→ Provided records
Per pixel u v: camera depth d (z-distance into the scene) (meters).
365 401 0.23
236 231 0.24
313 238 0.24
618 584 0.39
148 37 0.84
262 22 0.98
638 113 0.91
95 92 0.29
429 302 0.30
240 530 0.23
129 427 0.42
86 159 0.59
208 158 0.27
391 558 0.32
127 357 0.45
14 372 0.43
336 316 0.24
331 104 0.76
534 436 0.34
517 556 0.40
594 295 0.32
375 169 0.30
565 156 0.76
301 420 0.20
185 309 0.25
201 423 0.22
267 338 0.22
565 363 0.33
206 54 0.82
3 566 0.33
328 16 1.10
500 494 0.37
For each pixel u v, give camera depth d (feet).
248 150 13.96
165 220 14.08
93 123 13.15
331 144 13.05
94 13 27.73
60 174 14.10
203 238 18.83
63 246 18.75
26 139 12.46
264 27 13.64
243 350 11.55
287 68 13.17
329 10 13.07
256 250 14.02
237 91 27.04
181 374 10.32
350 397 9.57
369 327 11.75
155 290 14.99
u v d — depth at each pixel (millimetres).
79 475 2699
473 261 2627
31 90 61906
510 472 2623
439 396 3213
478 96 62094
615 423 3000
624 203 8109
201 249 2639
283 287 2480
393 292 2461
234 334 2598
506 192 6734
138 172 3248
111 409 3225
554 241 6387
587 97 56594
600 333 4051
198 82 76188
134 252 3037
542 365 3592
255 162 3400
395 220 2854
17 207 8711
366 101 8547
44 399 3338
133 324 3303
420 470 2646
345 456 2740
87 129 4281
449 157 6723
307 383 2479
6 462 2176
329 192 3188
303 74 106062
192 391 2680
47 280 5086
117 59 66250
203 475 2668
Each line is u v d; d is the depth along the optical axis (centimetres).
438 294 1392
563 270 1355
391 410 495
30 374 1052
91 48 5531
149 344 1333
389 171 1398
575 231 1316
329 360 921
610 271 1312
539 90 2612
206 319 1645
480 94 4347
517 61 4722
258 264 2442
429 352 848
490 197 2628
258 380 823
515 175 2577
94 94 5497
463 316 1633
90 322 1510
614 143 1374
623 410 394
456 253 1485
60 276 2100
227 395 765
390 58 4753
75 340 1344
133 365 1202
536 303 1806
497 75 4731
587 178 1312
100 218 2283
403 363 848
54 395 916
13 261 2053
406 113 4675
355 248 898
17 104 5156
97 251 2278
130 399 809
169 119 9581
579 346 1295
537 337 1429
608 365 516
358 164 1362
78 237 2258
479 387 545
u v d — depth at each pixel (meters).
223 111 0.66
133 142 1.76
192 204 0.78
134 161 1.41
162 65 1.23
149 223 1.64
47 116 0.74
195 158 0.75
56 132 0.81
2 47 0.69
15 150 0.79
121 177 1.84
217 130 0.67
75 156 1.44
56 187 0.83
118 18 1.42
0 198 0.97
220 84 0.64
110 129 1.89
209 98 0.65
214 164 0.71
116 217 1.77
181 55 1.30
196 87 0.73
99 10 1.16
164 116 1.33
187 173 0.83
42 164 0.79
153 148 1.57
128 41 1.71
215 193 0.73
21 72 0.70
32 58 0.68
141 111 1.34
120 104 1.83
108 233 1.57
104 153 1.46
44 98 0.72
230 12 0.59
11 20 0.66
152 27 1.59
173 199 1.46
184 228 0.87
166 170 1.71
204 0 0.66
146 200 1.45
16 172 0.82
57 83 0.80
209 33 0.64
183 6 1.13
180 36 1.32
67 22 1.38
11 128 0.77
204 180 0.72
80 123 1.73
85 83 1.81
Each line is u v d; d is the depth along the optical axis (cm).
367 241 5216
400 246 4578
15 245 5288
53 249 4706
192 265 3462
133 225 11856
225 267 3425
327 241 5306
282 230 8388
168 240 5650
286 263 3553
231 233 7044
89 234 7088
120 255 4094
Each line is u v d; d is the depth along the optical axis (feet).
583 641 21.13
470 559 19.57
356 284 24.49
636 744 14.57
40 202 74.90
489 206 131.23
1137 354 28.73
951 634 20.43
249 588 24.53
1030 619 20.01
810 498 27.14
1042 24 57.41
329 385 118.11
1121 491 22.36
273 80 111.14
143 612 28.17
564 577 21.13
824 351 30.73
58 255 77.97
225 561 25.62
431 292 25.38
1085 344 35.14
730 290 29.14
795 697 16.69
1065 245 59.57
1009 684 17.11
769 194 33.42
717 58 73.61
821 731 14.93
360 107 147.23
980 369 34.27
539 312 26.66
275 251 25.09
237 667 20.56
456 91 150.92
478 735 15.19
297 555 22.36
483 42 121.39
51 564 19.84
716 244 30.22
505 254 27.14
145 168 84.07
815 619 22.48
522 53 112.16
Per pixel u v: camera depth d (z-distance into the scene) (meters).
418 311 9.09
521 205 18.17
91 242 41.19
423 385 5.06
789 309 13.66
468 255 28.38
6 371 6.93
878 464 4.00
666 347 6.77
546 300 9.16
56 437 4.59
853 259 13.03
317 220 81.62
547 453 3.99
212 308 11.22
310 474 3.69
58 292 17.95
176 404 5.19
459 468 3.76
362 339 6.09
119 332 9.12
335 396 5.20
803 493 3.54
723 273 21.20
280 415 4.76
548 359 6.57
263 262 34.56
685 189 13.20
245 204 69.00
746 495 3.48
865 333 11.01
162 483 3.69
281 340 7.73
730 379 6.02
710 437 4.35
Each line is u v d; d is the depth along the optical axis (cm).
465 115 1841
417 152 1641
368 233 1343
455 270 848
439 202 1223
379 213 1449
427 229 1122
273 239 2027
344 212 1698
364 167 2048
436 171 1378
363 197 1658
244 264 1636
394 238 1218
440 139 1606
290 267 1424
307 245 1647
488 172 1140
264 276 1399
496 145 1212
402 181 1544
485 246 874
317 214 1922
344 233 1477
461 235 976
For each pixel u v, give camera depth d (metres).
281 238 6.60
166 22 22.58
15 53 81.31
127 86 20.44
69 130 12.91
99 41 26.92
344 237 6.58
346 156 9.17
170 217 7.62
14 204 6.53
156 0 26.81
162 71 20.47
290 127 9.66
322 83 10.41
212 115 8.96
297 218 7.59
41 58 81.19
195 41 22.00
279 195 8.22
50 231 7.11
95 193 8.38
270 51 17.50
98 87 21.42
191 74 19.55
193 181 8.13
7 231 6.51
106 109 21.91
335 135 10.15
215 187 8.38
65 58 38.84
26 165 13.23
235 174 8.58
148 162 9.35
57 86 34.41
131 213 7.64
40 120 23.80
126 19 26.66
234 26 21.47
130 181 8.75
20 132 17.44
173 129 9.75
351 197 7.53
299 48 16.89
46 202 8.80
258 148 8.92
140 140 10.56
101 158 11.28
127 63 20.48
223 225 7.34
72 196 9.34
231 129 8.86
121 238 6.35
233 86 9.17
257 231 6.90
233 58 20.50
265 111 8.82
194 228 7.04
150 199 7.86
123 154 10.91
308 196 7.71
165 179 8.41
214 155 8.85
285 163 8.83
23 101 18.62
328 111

→ Task to carry out
With the line that contains "173 129 9.75" as the first and the final line of the data as the last, repeat every line in that span exactly.

→ Response
173 129 9.75
351 197 7.53
299 48 16.89
46 202 8.80
258 148 8.92
140 140 10.56
101 158 11.28
127 63 20.48
223 225 7.34
72 196 9.34
231 129 8.86
121 238 6.35
233 86 9.17
257 231 6.90
233 58 20.50
265 111 8.82
194 228 7.04
150 199 7.86
123 154 10.91
308 196 7.71
165 179 8.41
214 155 8.85
285 163 8.83
23 101 18.62
328 111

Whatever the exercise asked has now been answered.